__REQUIREMENT__
Starting at the beginning of the entries and going on through the line that contains "How many positive values does the col_5", write those lines out again with "tallest" swapped for "highest" and nothing else changed.

__PROVIDED INFORMATION__
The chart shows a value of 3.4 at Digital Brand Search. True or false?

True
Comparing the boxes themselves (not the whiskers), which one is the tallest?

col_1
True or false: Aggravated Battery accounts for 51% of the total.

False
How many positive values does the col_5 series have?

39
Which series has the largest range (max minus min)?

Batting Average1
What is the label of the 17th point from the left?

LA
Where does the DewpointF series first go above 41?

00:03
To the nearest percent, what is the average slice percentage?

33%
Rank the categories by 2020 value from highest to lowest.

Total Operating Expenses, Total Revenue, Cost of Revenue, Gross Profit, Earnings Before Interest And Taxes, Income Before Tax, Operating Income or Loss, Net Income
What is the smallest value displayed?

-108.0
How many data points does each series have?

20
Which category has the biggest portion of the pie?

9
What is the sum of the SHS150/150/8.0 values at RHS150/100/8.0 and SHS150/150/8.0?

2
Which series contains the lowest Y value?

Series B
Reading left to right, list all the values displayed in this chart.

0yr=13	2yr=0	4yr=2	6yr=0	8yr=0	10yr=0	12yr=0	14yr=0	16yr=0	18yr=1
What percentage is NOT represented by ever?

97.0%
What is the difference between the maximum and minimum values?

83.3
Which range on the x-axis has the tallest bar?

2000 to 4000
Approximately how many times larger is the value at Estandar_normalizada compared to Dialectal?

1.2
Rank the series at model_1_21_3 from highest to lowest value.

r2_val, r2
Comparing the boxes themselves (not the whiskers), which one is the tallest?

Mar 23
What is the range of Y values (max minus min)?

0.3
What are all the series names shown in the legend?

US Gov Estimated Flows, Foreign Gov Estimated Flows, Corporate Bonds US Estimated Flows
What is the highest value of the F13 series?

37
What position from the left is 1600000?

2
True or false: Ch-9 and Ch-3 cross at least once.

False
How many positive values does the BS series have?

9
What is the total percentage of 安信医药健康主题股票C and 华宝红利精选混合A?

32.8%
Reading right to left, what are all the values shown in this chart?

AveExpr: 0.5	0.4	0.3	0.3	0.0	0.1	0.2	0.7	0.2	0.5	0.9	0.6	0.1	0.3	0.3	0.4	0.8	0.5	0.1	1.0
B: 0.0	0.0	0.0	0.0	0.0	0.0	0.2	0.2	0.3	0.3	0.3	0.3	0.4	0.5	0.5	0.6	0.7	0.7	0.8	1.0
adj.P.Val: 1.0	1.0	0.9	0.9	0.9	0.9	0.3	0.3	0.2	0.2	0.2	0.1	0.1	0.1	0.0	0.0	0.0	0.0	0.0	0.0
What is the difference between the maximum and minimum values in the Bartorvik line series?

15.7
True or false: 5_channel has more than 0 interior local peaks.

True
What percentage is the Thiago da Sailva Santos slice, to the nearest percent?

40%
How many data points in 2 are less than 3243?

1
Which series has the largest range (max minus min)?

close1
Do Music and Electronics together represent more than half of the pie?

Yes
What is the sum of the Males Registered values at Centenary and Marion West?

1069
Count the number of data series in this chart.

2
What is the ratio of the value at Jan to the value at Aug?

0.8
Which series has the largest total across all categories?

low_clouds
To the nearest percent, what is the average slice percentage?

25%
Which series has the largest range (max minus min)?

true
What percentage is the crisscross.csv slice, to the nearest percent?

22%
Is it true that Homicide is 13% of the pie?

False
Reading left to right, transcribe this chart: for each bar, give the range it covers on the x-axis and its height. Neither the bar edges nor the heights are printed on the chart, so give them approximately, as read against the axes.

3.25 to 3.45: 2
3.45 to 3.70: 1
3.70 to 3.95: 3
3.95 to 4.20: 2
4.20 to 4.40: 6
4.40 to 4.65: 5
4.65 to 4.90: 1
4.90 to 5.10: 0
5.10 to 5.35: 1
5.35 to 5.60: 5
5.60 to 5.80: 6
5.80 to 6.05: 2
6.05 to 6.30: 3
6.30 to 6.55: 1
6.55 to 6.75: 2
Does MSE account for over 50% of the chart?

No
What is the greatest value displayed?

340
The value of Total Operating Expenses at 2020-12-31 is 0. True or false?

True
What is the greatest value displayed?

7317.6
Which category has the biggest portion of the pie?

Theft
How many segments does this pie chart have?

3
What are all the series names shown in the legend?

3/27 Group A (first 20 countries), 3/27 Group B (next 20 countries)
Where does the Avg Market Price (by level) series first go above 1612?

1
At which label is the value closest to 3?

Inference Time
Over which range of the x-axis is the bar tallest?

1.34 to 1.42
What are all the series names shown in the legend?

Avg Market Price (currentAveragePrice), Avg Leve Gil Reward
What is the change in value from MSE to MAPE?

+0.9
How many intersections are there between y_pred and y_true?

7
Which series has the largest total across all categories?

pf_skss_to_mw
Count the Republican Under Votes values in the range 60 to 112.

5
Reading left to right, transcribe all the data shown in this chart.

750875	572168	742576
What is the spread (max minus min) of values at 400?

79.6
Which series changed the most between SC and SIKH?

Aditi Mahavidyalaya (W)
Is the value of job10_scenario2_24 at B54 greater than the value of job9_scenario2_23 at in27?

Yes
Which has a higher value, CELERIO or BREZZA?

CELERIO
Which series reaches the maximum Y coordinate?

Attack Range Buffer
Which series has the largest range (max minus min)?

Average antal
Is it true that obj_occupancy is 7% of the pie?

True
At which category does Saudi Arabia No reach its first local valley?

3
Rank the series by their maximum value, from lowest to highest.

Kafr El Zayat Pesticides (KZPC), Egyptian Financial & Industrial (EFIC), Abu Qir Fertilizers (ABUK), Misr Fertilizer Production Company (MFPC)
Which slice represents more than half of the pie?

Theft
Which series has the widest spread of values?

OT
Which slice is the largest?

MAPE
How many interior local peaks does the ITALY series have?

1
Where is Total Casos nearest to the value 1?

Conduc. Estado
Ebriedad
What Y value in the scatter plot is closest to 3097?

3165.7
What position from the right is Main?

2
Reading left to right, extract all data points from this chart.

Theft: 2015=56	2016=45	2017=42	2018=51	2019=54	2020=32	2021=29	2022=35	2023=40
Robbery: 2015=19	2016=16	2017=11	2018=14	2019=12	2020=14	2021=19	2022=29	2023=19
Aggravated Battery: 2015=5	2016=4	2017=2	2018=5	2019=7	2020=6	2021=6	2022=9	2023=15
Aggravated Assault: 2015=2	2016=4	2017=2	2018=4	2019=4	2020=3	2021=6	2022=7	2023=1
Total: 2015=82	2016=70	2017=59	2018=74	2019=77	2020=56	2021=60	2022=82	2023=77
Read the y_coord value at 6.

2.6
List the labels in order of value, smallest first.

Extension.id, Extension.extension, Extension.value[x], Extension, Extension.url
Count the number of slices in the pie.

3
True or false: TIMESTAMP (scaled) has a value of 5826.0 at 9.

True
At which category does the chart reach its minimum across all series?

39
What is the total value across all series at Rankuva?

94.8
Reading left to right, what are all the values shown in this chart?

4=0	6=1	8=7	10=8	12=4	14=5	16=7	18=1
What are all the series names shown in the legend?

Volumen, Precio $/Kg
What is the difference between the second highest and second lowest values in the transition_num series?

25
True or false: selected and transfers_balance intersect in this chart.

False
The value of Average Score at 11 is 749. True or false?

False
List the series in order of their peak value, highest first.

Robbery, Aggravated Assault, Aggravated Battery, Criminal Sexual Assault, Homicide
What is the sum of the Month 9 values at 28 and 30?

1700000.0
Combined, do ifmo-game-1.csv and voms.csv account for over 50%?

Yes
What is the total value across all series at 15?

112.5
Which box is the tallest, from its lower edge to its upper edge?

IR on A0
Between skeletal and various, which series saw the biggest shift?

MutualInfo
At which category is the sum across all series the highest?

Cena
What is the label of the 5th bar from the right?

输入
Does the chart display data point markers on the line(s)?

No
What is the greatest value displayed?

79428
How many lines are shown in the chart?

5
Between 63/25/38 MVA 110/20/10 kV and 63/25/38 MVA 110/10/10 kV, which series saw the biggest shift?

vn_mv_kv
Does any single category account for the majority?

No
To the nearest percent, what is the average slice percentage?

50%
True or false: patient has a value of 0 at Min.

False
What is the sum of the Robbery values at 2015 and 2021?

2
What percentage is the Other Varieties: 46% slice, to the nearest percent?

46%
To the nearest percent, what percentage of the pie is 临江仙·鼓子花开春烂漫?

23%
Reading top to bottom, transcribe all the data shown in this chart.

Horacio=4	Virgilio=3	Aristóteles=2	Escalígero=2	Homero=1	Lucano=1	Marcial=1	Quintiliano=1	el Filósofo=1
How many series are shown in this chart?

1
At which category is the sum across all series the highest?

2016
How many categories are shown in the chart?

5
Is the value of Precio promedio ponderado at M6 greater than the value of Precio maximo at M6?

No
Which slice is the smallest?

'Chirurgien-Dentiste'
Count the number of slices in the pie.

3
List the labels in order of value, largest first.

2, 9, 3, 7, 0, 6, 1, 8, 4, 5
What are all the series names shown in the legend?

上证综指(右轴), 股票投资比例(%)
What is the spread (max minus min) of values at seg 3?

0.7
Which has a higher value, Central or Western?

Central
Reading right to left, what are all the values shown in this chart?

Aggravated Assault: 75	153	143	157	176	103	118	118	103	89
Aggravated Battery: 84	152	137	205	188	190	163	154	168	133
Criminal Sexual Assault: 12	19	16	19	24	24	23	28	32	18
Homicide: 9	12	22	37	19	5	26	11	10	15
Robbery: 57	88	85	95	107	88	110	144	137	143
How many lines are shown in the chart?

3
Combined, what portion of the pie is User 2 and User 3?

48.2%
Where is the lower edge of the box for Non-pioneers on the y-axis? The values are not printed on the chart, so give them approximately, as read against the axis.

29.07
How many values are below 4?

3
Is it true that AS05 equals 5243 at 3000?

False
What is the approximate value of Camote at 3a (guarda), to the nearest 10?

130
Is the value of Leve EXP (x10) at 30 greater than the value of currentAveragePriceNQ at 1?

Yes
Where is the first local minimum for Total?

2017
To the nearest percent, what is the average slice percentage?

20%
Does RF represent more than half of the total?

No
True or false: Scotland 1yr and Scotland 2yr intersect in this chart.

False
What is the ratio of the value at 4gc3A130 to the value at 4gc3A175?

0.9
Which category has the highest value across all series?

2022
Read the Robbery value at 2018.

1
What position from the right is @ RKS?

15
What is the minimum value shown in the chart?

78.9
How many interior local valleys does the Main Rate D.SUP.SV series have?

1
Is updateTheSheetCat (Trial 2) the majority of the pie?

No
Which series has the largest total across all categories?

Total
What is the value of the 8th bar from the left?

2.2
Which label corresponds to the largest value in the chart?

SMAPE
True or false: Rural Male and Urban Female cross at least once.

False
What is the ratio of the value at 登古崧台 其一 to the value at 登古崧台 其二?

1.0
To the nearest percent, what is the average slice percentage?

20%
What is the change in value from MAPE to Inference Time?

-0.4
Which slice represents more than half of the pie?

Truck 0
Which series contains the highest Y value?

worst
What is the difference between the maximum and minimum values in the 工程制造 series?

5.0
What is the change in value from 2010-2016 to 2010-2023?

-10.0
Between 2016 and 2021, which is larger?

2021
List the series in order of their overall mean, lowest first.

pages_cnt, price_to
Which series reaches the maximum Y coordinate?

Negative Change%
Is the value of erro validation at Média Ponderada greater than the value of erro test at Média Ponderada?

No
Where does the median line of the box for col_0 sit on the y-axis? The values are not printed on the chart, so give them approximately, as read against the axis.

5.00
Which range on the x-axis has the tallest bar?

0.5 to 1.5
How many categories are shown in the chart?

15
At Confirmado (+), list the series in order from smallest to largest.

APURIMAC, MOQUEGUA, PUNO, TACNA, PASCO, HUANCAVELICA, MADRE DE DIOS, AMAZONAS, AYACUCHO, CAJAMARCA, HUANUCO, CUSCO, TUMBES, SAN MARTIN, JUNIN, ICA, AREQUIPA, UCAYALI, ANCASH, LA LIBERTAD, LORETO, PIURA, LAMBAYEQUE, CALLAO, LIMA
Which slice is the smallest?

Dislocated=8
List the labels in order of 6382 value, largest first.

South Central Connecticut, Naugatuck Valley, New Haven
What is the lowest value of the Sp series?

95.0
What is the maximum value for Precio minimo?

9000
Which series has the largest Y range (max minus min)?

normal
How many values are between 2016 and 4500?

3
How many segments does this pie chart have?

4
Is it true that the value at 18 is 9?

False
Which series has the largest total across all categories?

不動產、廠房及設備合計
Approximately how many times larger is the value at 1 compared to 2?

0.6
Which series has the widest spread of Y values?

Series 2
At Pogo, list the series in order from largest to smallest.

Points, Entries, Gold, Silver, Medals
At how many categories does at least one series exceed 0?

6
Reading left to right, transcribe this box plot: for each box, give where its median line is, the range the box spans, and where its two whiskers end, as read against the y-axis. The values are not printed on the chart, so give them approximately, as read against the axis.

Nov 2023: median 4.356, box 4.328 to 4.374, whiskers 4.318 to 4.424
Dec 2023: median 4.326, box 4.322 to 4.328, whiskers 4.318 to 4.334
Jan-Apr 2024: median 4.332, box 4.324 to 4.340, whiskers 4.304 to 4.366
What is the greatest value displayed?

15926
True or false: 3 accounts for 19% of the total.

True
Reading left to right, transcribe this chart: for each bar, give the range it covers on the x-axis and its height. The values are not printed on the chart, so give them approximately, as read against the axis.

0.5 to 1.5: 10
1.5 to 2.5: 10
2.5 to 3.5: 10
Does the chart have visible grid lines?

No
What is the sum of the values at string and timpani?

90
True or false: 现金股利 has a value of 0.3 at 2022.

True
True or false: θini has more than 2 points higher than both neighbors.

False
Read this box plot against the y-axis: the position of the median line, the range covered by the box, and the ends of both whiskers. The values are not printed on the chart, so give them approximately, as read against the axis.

__OUTPUT FOR THIS TASK__
The chart shows a value of 3.4 at Digital Brand Search. True or false?

True
Comparing the boxes themselves (not the whiskers), which one is the highest?

col_1
True or false: Aggravated Battery accounts for 51% of the total.

False
How many positive values does the col_5 series have?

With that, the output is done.